"Towards NMR and MRI on a smaller and faster scale"
Song-I Han
University of California, Berkeley
Wednesday, February 25, 2004 -- 11 AM -12:00 Noon in 375 LeConte Hall
Abstract
Nuclear Magnetic Resonance (NMR) spectroscopy and magnetic resonance
imaging (MRI) are techniques that can provide rich and unique information, from molecular
structure and dynamics, to imaging of density, diffusion and flow properties.
However, these techniques are intrinsically insensitive compared to other
analytical and visualization methods. One goal of my postdoctoral reseach
is to find fundamental solutions that overcome this sensitivity limitation of NMR
and MRI. Spectroscopy and imaging of dilute spins located inside a solid or liquid
matrix - e.g. fine-porous media and dilute protein solutions - would be
facilitated or enabled by such methodologies. One approach is the hyperpolarization ofthe
NMR nuclei - typically noble gases - to obtain polarization that is orders of
magnitude larger than the parts per million (ppm) polarization at thermal equilibrium.
Another approach to increase sensitivity is the physical condensation of the
NMR sensor nuclei out of the sample matrix into a different location for sensitive
detection. This is first allowed by the new NMR and MRI remote detection
methodology being developed at Berkeley, which basic feature is the spatial
separation and individual optimization of the encoding Farraday coil and the
magnetization detector (1).
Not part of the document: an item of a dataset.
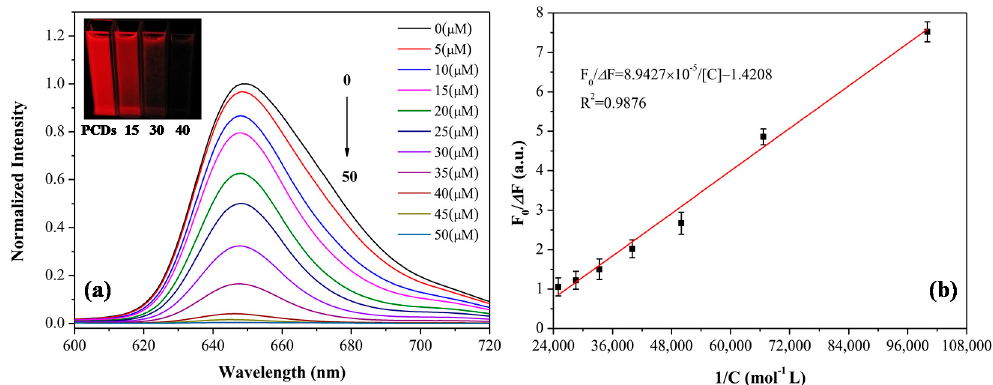
Figure 6. ( a ) Fluorescence of the PCDs quenched by different concentrations of Eu 3+ (0, 5, 10, 15, 20, 25, 30, 35, 40, 45, 50 μ mol·L − 1 ); inset: The photographs of PCDs (left) and PCDs in the presence of 15, 30, 40 μ mol·L − 1 Eu 3+ (from left to right) on the exposure of UV light. ( b ) Modified Stern–Volmer representation of PCDs after titration with Eu 3+ .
Achieving the ultimate signal enhancement with
spin concentration and sensitive detection will allow e.g. the performance of NMR and
MRI on miniaturized microfluidic lab-on-a-chip devices. Online spectroscopic
monitoring of biochemical processes and flow characterization and visualization
in such miniaturized channels are part of my ongoing research, with the latter
(also known as NMR velocimetry) being an expertise gained during my Ph. D. research
in Aachen, Germany. Overcoming the sensitivity limitations of NMR and MRI allow
e.g. the access of spectral information in very small volumes and structures,
image information on micron scale, and furthermore dynamic information on a timescale
of milliseconds to seconds by obtaining a time series of single shot spectra.
(1) Alex Pines, Sunil Saxena, Adam Moule, Megan Spence, Juliette Seeley, Kimberly Pierce, Song-I Han, Joseph Granwehr. Remote NMR/MRI detection of laser polarized gases. CIP U.S. Patent Application, IB-1771PCT, filed October 9, 2002.